На самом деле соседка изумилась. Они казались такими счастливыми и шли, взявшись за руки, так открыто и спокойно, словно это было в порядке вещей. Соседка знала, что он знаменитый композитор, видела его красавицу-жену. А это кто? Какая-то студентка, да еще еврейка, привезенная в этот привилегированный санаторий отцом, ученым-экономистом. Но чтобы ходить за руку так открыто?! Так сиять?! Кто-нибудь ведь наверняка доложит его жене. Или напишет в самые высокие инстанции о разложении нравов в композиторской среде! Ясно, что он недавно вернулся из-за границы и ничего тут не понимает! Но какова девица! Небось, комсомолка!
Соседка жгуче завидовала. Таких сильных чувств она не испытывала уже лет… Сколько же? Да ведь и в юности – никогда!..
…Мыслей, чувств, воспоминаний было так много, что, когда он издалека увидел появившуюся у колоннады девичью фигурку, он даже немного огорчился – чего-то самого важного не успел додумать. Он пошел, почти побежал к Мире своей нескладной походкой, руки двигались не в такт с ногами – и это у композитора! И издалека ощущал тот ускользающий дивный аромат, который почувствовал еще тогда в гостиной. Едва ли духи были французскими, но они словно специально создавались для его придирчивого нюха…
…А Лина Ивановна «Гадкого утенка» больше ни разу не исполняла. Нет, неправда, однажды спела. Но это было как бы в другой жизни, которая не в счет. В лагере в Абези, где она участвовала в художественной самодеятельности, мотая непомерный срок. И за что? За пропажу каких-то листочков, которые она переводила для военных целей! И все понимали, и следователи, и конвоиры, что никакая она не шпионка, капризная маленькая женщина с ломким голосом, жена известного композитора. Но тогда он уже от нее ушел и даже, как после возвращения она узнала, женился на этой своей иудейке, которая ходила «не сгибая коленей». Слышите? Ха-ха, ходила не сгибая… Она хохотала немножко наигранно, разглядывая себя в многочисленных зеркалах вдоль стен своей московской квартиры. В лагере зеркал не было. И возле зеркал на лаковых столиках лежала дорогая косметика, которой там тоже не было. При Хрущеве Лину Ивановну полностью реабилитировали, и она даже сумела отсудить у Миры часть имущества, завещанного той умершим мужем. А потом, оказавшись за границей, вернулась наконец в тот мир светской жизни, приемов, раутов и концертов, посвященных ее мужу-композитору (Миру она настоящей вдовой не считала), для которого была создана.

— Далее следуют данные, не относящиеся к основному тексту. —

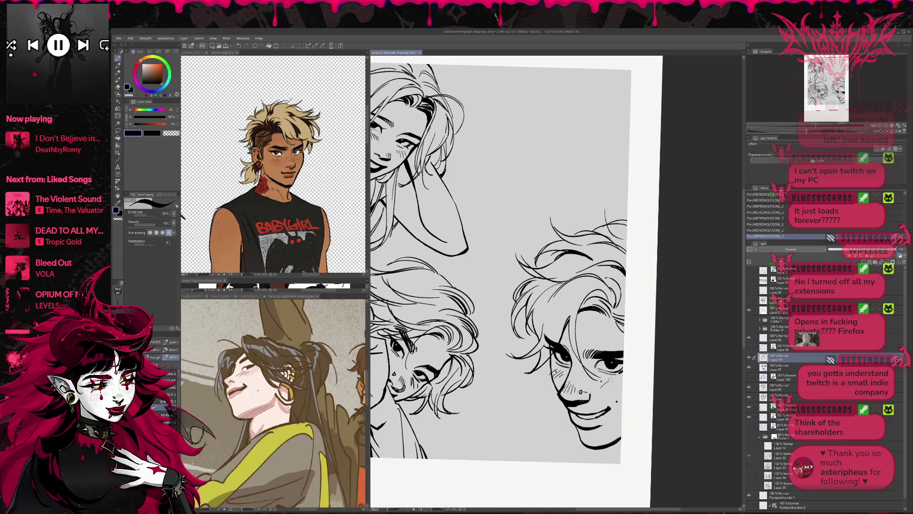
{"action": "left_click_drag", "start_coordinate": [653, 371], "coordinate": [688, 381]}
- Move to Layer 97 and touch up the linework with quick pen and eraser strokes
{"action": "key", "text": "e"}
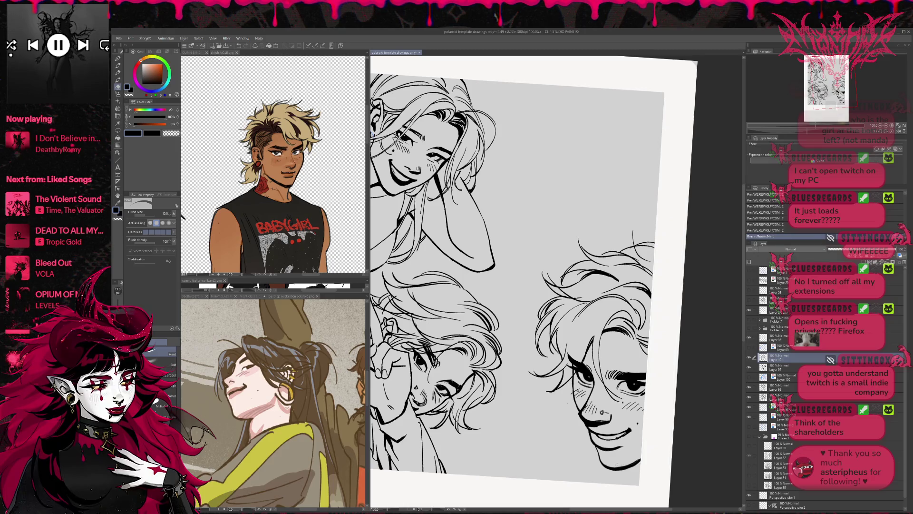
{"action": "left_click", "coordinate": [780, 367]}
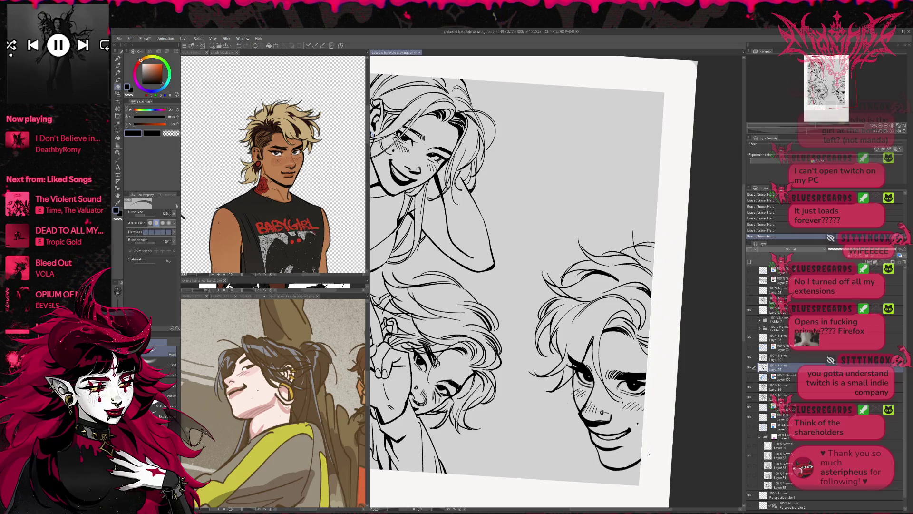
{"action": "key", "text": "p"}
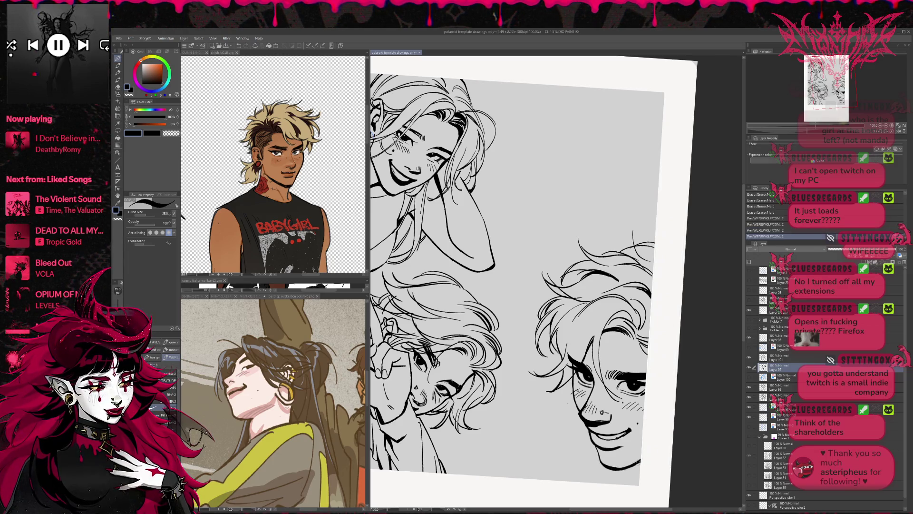
{"action": "key", "text": "e"}
{"action": "key", "text": "p"}
{"action": "mouse_move", "coordinate": [601, 464]}
{"action": "left_mouse_down"}
{"action": "mouse_move", "coordinate": [618, 471]}
{"action": "mouse_move", "coordinate": [650, 456]}
{"action": "left_mouse_up"}
{"action": "key", "text": "e"}
{"action": "key", "text": "p"}
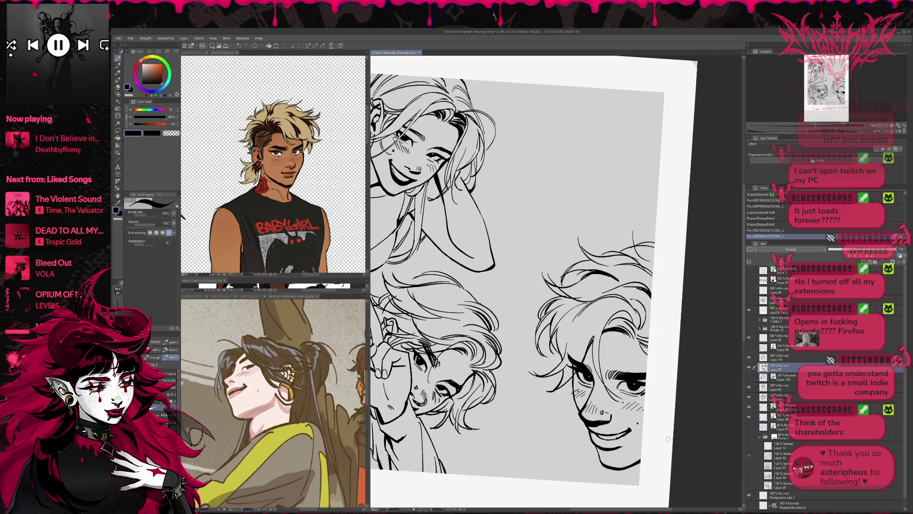
{"action": "left_click", "coordinate": [84, 53]}
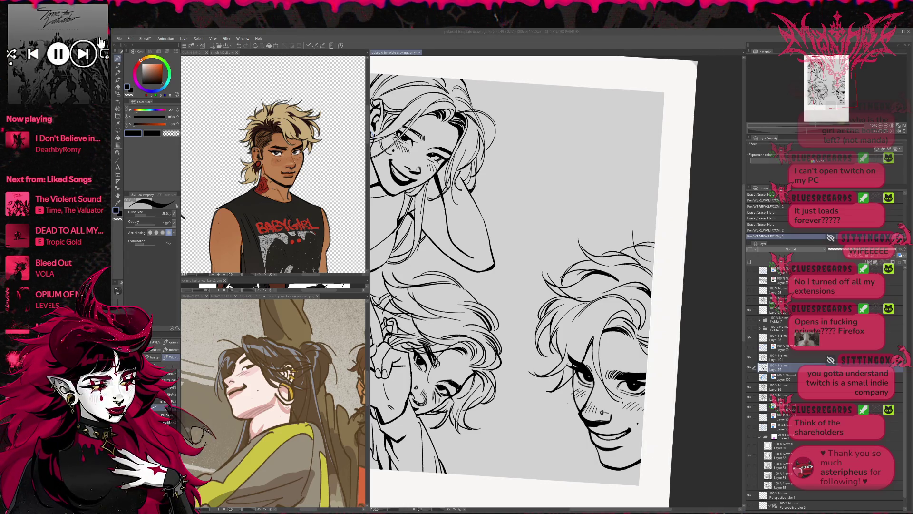
{"action": "key", "text": "h"}
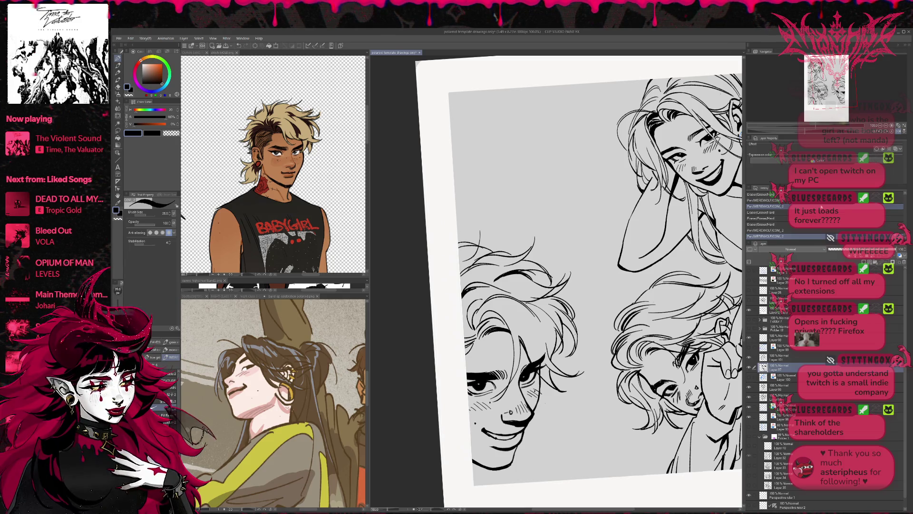
- Level the canvas rotation and toggle the top-right drawing, hair and face layers to compare versions
{"action": "key", "text": "ctrl+at"}
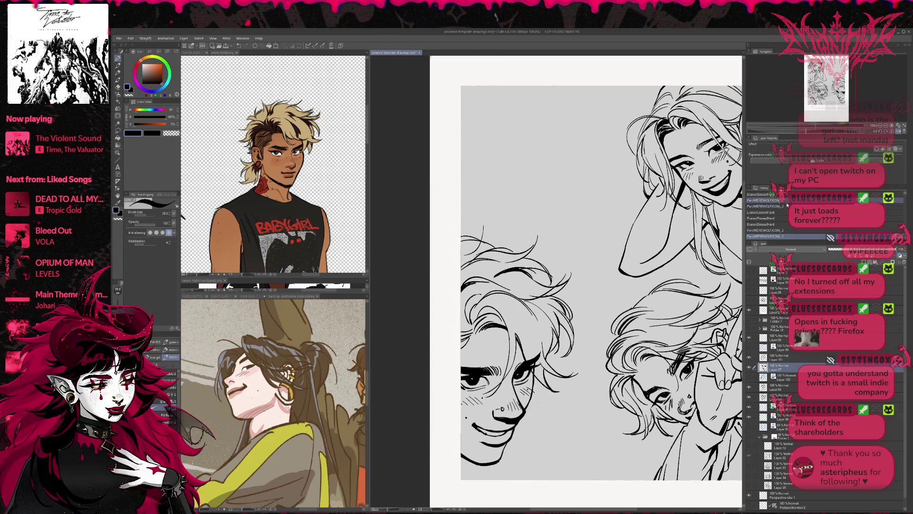
{"action": "scroll", "coordinate": [614, 344], "scroll_direction": "up", "scroll_amount": 1}
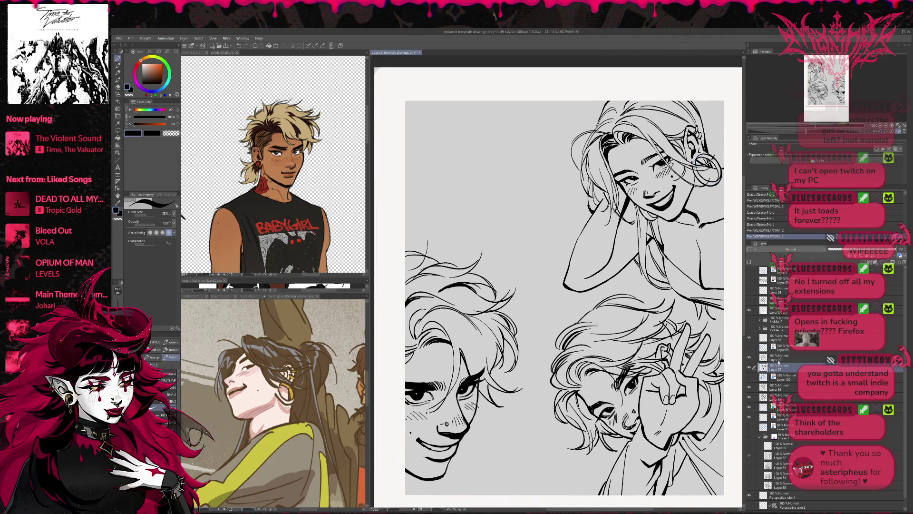
{"action": "left_click", "coordinate": [749, 388]}
{"action": "left_click", "coordinate": [750, 404]}
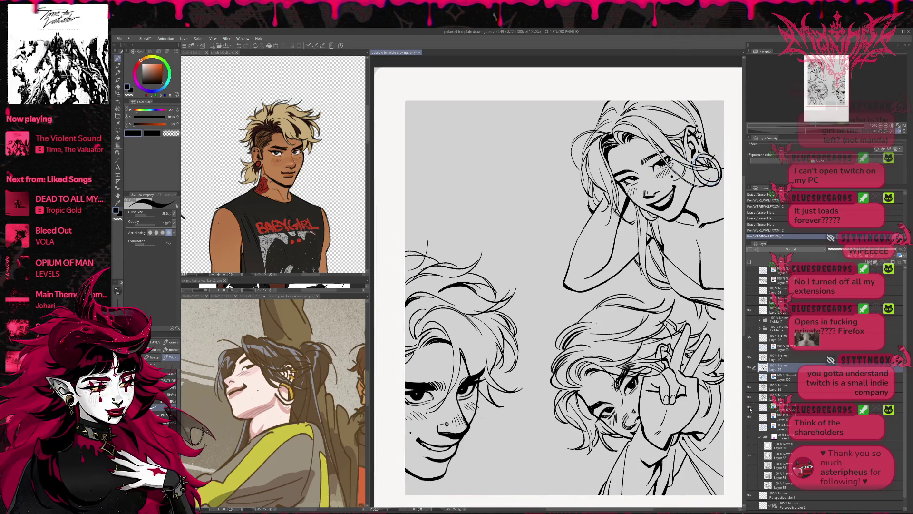
{"action": "left_click", "coordinate": [750, 358]}
{"action": "left_click", "coordinate": [750, 358]}
{"action": "left_click", "coordinate": [750, 358]}
{"action": "left_click", "coordinate": [750, 358]}
{"action": "left_click", "coordinate": [750, 367]}
{"action": "left_click", "coordinate": [750, 367]}
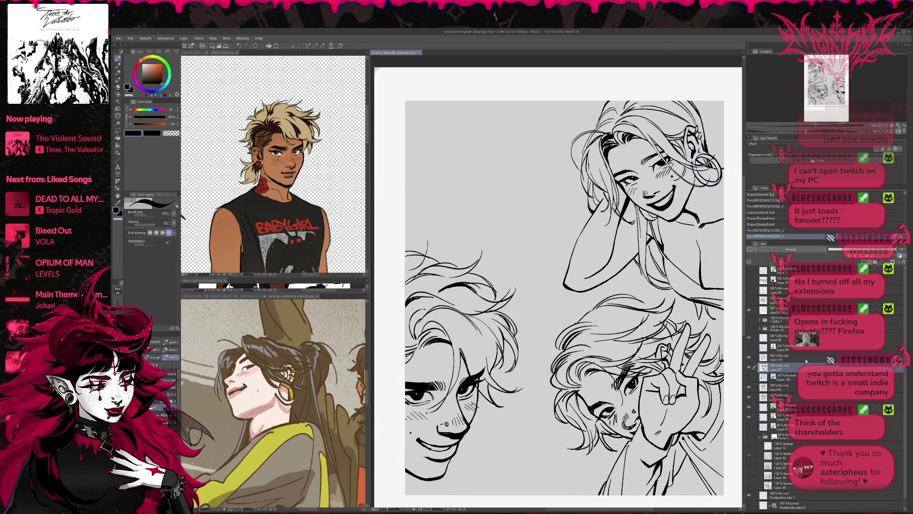
- Erase a stray stroke near the left face and return to Layer 101
{"action": "key", "text": "e"}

Но тогда, до всего этого, сыновья прислали ей в лагерь ноты «Утенка», и местный пианист, бывший концертмейстер Большого театра, его за один день разучил. Да еще говорил, что безмерно счастлив такой удаче. А она не стала ничего повторять, чтобы не расстраиваться – все равно голоса уже никакого не было из-за жутких здешних морозов и на нервной почве. Одна из заключенных, с которой они вместе убирали барак и выносили помои, смастерила ей из белой бумаги два небольших крылышка. На больши́е не хватило материала. Лина Ивановна спрятала руки с крылышками за спиной. Пела почти беззвучно, невнятно, высоким надтреснутым голоском, закрыв глаза и немного откинув голову. Зато аккомпаниатор вовсю наяривал, наслаждаясь экспрессивной музыкой.
– Убейте меня! – вдруг выкрикнула она так отчетливо и горестно, что задремавший было конвоир проснулся и удивленно уставился на поющую Лину Ивановну, коротко остриженную, с обиженными складками вдоль губ, неузнаваемую для тех, кто помнил ее на воле. И тут она взмахнула белыми крылышками и словно взлетела. И зал, набитый заключенными, облегченно вздохнул и разразился аплодисментами…
…А в кардиологическом санатории «Подлипки» под Москвой, где Сергей и Мира отдыхали весной 1952 года, за год до его внезапной смерти, он ненадолго словно ожил, забыв обо всех постигших его невзгодах. О предательстве консерваторского друга юности; запрете на исполнение произведений, в которых нашли «формалистические извращения»; о двух своих инсультах; о трагических смертях ближайших соратников – великолепного Мейерхольда, как боязливо шептались, расстрелянного в тюрьме, и талантливейшего Эйзенштейна, не выдержавшего травли… Но было и другое. Ведь было же! Все, все, что он писал вместе с Мирой, искрилось радостью и вдохновением. Все было освещено безумным пыланием любви, тайны, волшебства, начиная с искрометного «Обручения в монастыре» и кончая фольклорно-многоцветным «Сказом о каменном цветке».
Сидел на скамейке, почти по-зимнему экипированный Мирой в шляпу и пальто с поднятым воротником, но все еще с претензией на элегантность, и играл в огромные деревянные шахматы, стоявшие на столах вдоль аллеи у каждой скамейки. Желающих поиграть было много, несмотря на ветреный день. Зеваки толпились у каждой доски, делая отрывистые замечания. Его напарником оказался пожилой еврей, занимающий какой-то важный пост в министерстве финансов. Тот взглянул вслед удаляющейся в санаторный корпус Мире и промурлыкал невнятно, чтобы толпящиеся возле зеваки не услышали:
– Излучает тишину. Вам всё ж таки исключительно повезло, особенно если иметь в виду вашу профессию. Должно быть, многое ей посвятили?
– Начал посвящать еще до знакомства, – рассмеялся он. – И даже, кажется, до ее рождения!
Финансовый работник не выразил удивления, словно ждал такого ответа, но воспользовался заминкой композитора и сделал точный ход, так что партию с трудом удалось свести к ничьей.
Когда Мира его уводила в корпус, он неожиданно спросил, какими духами она душилась, ну, тогда, в Кисловодске. Мира была озадачена: разве были какие-то духи? Но потом вспомнила, что папа привез ей из командировки в Болгарию малюсенький флакончик розового масла, а она взяла его с собой в Кисловодск и по капельке утром терла им за ушами.
– Восхитительный запах! – воскликнул он, взволнованный воспоминаниями. – Тонкий, почти исчезающий, а я его ощущал на большущем расстоянии. Давай еще прогуляемся по парку, все же весна. Скоро листья появятся на здешних липках.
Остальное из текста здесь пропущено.